Accordingly, IT IS ORDERED that this matter be, and it hereby is, reopened and that the Commission's Order issued on July 28, 1995, be and it hereby is, set aside as of the effective date of this Order.
By the Commission.
Donald S. Clark
ISSUED: May 13, 1999
1. 130 F.T.C. 243 (1995). Paragraphs II.B.-II.E., and III-X are the only remaining operative paragraphs of the Order. See Order && II.B.-II.E., III-X.
2. A formulary is a list of drugs used as a guide in prescribing and dispensing pharmaceuticals to health plan beneficiaries.
3. Petition at 2; Kauffman Affidavit at & 6.
4. Section 5(b) also provides that the Commission may modify an order when, although changed circumstances would not require reopening, the Commission determines that the public interest so requires. Respondents are therefore invited in petitions to reopen to show how the public interest warrants the requested modification.

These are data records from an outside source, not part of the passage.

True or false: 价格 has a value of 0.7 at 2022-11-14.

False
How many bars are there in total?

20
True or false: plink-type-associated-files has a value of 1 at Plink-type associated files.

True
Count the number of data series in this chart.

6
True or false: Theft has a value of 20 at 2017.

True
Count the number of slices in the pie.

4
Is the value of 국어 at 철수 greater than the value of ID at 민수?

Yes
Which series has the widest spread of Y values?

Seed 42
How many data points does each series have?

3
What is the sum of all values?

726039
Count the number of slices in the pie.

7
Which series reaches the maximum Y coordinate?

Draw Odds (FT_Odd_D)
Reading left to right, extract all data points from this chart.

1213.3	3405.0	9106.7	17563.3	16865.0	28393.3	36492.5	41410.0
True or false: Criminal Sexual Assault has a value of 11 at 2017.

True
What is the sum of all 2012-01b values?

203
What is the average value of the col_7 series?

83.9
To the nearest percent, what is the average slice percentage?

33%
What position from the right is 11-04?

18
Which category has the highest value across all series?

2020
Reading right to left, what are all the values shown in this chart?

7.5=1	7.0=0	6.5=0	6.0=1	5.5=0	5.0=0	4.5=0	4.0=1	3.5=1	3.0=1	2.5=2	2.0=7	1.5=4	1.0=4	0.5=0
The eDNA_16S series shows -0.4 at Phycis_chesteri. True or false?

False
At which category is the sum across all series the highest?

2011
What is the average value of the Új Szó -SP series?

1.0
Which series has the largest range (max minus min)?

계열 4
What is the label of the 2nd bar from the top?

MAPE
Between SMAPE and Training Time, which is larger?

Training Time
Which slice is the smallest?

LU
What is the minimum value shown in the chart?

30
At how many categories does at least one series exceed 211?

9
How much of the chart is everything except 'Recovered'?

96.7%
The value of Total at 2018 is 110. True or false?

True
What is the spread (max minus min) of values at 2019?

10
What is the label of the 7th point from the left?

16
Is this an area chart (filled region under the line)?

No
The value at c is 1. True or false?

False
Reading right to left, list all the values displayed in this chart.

Lilly has based its request upon changed conditions of fact and not the public interest standard for reopening and modifying orders.
5. Rep. No. 96-500, 96th Cong., 1st Sess. 9 (1979) (significant changes or changes causing unfair disadvantage); Louisiana-Pacific Corp., Docket No. C-2956, Letter to John C. Hart (June 5, 1986), at 4 (unpublished) ("Hart Letter"). See also United States v. Louisiana-Pacific Corp., 967 F.2d 1372, 1376-77 (9th Cir. 1992) ("A decision to reopen does not necessarily entail a decision to modify the order. Reopening may occur even where the petition itself does not plead facts requiring modification").
6. S. Rep. No. 96-500, 96th Cong., 1st Sess. 9-10 (1979); see also Rule 2.51(b) (requiring affidavits in support of petitions to reopen and modify).
7. See Federated Department Stores, Inc. v. Moitie, 425 U.S. 394 (1981) (strong public interest considerations support repose and finality).
8. United States v. Louisiana-Pacific Corp., 754 F.2d 1445 (9th Cir. 1985).